The USD/JPY pair ran through some fresh offers just ahead of mid-109.00s and turned lower for the fourth consecutive session, albeit has held above four-month lows touched on Friday.

Currently flirting with the 109.00 handle, the pair was being weighed down by the prevailing risk-off environment, led by rising geopolitical tensions between the US and N. Korea. The global flight to safety has been driving investors' away from perceived riskier assets - like equities and boosting demand for traditional safe-haven assets, including the Japanese Yen. 

Even a mildly softer tone around the US Treasury bond yields did little to lend any immediate support, while a modest pickup in the US Dollar demand helped limit further losses, at least for the time being. 

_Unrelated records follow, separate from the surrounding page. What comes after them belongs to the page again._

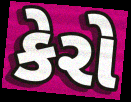
કેરો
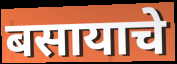
बसायाचे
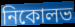
নিকোলভ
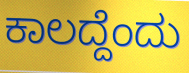
ಕಾಲದ್ದೆಂದು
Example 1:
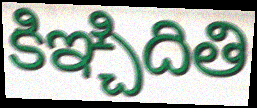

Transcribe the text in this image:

కిఞ్చిదితి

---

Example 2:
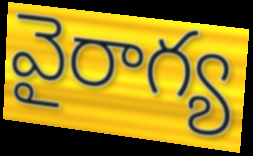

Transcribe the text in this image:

వైరాగ్య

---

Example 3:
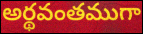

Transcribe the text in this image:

అర్థవంతముగా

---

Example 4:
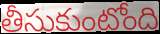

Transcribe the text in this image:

తీసుకుంటోంది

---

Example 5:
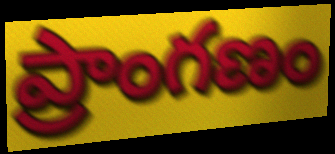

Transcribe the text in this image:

ప్రాంగణం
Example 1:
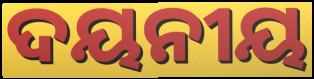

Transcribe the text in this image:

ଦୟନୀୟ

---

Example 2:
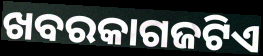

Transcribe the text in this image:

ଖବରକାଗଜଟିଏ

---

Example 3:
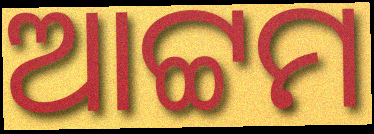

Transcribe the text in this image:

ଆଟ୍ଟମ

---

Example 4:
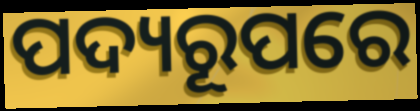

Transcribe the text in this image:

ପଦ୍ୟରୂପରେ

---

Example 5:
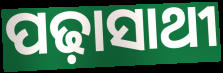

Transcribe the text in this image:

ପଢ଼ାସାଥୀ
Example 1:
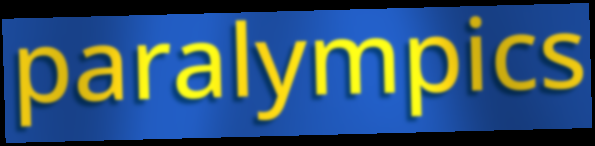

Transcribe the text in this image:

paralympics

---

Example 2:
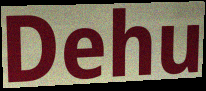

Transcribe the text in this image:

Dehu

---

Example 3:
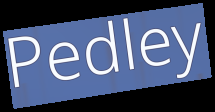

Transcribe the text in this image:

Pedley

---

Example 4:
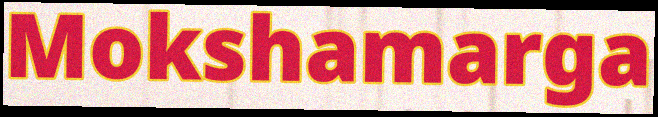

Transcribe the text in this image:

Mokshamarga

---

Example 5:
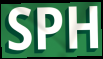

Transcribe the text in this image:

SPH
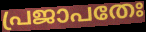
പ്രജാപതേഃ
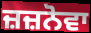
ਜ਼ਜ਼ਨੋਵਾ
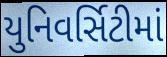
યુનિવર્સિટીમાં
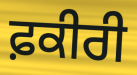
ਫ਼ਕੀਰੀ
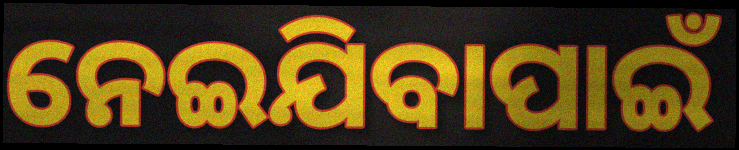
ନେଇଯିବାପାଇଁ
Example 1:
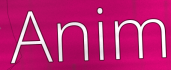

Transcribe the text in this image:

Anim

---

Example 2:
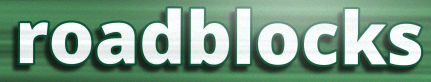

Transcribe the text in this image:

roadblocks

In absence of any major market moving economic releases on Monday, the pair remains at the mercy of broader market risk sentiment. The key focus, however, would remain on the Fed’s annual central bank symposium in Jackson Hole, where comments on the major central bank's monetary policy outlook would help determine the pair's next leg of directional move. 

   •  US: White House drama overshadows Jackson Hole - ING

Technical outlook

Omkar Godbole, Analyst and Editor at FXStreet writes, "a break above the falling trend line on the price chart would open doors for intraday rally to 109.78 [1-hour 200-MA] and 110.00 [1-hour 100-MA]."

"Failure at the descending trend line on the 1-hour, followed by an end of the day close below 108.60 would revive the bigger bearish trend" he added.